WE POPPED THE SCAFFOLD ON THE EMBRYO AND SAW THAT WHERE WE HAD ADDED THE SCAFFOLD, THE CARTILAGE HAD ACTUALLY TURNED TO BONE, EARLY. IT ACCELERATED BONE FORMATION.
As well as providing important results, this chick embryo model experimental design is in step with the replacement, reduction and refinement “3Rs” principal for ethical research in animals.
“We screened a number of concentrations on these eggs. We can go with the frontrunner and put these into a rabbit or a rat model of osteomyelitis,” says Ryan, who has since moved on from the RCSI lab. Despite the encouraging results, there’s no clear timeframe for bringing this innovation to the clinic. “We have to do animal studies first,” says Ryan, before moving into human studies, “it takes a long time to go from bench to bedside.” To get that far, team work is essential, says Ryan. “Our team was multidisciplinary, including biologists expert in the chick embryo model, engineers, imaging experts and our German collaborators who provided the copper-infused bioactive glass.
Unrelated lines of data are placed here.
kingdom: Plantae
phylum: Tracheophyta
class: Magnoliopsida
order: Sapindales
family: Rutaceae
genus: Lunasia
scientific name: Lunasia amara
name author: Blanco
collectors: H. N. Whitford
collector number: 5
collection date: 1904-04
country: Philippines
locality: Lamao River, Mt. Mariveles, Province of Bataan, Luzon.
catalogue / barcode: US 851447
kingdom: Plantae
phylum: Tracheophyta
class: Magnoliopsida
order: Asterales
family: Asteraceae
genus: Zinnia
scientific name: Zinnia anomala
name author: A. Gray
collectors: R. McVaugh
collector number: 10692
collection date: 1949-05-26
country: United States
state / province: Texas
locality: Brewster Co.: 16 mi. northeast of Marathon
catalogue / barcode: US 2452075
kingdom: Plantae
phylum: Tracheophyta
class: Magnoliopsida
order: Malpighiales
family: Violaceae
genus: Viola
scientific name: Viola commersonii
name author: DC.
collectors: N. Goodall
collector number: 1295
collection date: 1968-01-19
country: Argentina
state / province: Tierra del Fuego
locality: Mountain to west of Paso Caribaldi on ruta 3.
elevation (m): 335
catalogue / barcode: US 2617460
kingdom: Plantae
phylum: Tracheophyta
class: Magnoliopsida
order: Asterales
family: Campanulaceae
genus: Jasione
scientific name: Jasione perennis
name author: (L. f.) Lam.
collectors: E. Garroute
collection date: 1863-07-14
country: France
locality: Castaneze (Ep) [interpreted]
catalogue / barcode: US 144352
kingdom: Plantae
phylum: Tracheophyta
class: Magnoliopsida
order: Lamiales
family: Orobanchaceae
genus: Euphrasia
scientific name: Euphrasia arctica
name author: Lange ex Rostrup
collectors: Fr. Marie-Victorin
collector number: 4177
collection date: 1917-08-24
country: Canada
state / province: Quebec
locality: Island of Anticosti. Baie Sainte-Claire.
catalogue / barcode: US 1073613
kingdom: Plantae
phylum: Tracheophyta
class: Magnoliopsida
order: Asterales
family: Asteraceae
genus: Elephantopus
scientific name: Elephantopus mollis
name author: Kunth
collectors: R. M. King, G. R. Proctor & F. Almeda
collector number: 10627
Successful projects rely on collaboration, I don’t think anyone does a project by themselves.”
Kavanagh, N., Ryan, E., Widaa, A., Sexton, G., Fennell, J., & O'Rourke, S. et al. (2018). Staphylococcal Osteomyelitis: Disease Progression, Treatment Challenges, and Future Directions. Clinical Microbiology Reviews, 31(2). doi: 10.1128/cmr.00084-17.
Ryan, E., Ryan, A., González-Vázquez, A., Philippart, A., Ciraldo, F., & Hobbs, C. et al. (2019). Collagen scaffolds functionalised with copper-eluting bioactive glass reduce infection and enhance osteogenesis and angiogenesis both in vitro and in vivo. Biomaterials, 197, 405-416. doi: 10.1016/j.biomaterials.2019.01.031.